Monday June 17, 2024


By Diana Simmonds
November 1 2017

THE KITCHEN SINK, Ensemble Theatre, 24 October-26 November 2017. Photography by Prudence Upton - above: Hannah Waterman, Contessa Treffone, Ben Hall and Huw Higginson; below - Hannah Waterman, Ben Hall and Duncan Ragg

Playwright Tom Wells is 31-year-old gay Yorkshireman who has been beaten up on the streets of London by teenage tossers whose motive could have been his accent just as much as his sexual preference. The experience caused him to write angrily political plays that he concedes were more boring than dramatic, and then he wrote The Kitchen Sink and became the next big thing.

The award-winning bitter-sweet comedy of family bad manners is intensely of its place – a working class semi in Withernsea, a small town in East Yorkshire – and is therefore also universal. Billy (Ben Hall) is dreaming of art school in London and preparing his portfolio which includes a large portrait of his lifelong love, Dolly Parton

Billy’s mum Kath (Hannah Waterman) is long past dreaming after a couple of decades working as the local school dinner lady, frying chips while wondering what to make for her family’s “tea”. She too is a Dolly fan and mother and son love nothing more than karaoke-ing into wooden spoon mics as they dance around the kitchen.

She needs cheering up because hubby Martin (Huw Higginson) is a milkman with a shrinking customer base and a decrepit milk float. He’s a dinosaur on the eve of extinction and hasn’t a clue what to do about it, so he’s stuck his head in the sand. And then there’s their daughter Sophie (Contessa Treffone), whose visibly smouldering inner rage has been diverted into becoming a jiu jitsu expert. She’s about to earn her black belt and realise a dream of teaching women and girls self defence. 

Peripheral yet integral to the family unit is aspiring plumber Pete (Duncan Ragg) who lives nearby with his slowly-dying gran who’s well into medicinal joints. He’s a dab hand with a monkey wrench but not so handy when it comes to wooing Sophie who bosses him about without mercy or respite.

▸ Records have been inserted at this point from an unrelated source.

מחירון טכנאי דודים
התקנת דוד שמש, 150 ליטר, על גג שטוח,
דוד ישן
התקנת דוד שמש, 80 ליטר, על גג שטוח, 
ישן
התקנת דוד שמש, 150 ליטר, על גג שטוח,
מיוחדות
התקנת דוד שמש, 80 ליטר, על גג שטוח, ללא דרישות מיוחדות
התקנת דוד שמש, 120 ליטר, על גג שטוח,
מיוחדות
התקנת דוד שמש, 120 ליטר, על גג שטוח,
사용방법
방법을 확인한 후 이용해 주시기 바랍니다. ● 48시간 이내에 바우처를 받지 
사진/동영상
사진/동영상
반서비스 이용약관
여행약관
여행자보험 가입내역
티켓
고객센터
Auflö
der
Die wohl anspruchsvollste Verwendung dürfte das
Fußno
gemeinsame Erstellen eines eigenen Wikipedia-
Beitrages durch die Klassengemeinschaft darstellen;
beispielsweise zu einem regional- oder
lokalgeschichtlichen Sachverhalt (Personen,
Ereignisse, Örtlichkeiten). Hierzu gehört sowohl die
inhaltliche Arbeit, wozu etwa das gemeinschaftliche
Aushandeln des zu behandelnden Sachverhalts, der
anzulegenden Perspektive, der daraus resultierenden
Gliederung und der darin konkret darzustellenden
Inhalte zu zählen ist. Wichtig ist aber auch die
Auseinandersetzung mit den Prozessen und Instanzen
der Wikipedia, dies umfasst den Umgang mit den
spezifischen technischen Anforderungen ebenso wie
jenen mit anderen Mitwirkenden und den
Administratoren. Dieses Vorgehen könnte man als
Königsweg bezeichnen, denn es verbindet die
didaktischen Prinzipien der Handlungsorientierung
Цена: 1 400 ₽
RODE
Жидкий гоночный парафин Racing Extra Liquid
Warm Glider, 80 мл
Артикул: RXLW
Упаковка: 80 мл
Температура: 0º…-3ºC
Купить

The small dramas of The Kitchen Sink are everyday and include Kath’s frustration with the faulty taps of the title, Sophie breaking her examiner’s nose for repeatedly calling her “feisty" (she doesn’t get her black belt) and a final vital bit irreparably falling off Martin’s milk float. Meanwhile, Billy makes it into art school and leaves for London and Pete buys a secondhand van for his plumbing venture.

Played out in Kath’s cluttered and homely eat-in kitchen (beautifully observed and detailed set design by Charles Davis, with lighting by Alex Berlage), the characters are fully realised and credible human beings. Director Shane Bosher orchestrates a very fine cast, with new-Oz Higginson and Waterman leading a seamlessly excellent ensemble of the younger (Aussie-born) actors. And for all, their impeccable grasp of Yorkshire is aided by dialect coach Amy Hume

Mid-last century British theatre was the birthplace of “kitchen sink drama” and the title is a somewhat tongue-in-cheek nod to the genre. Nevertheless, unlike the grim environs of such classics as Room At the Top or A Taste of Honey (to be seen at Belvoir in 2018) The Kitchen Sink is leavened with gentle humour and genuinely poignant moments. 

It’s an absorbing 100 minutes in the company of the kind of slightly cracked yet plausible people to be found on any street whose time never quite came and has now pretty much gone. The Kitchen Sink is a collection of stand-out performances, including the recalcitrant tap and Hannah Waterman’s perfect dope smoke rings, and you should be prepared to chortle a lot as well as leave with a lump in your throat. Word has got around: get your tickets before it’s too late. Thoroughly recommended.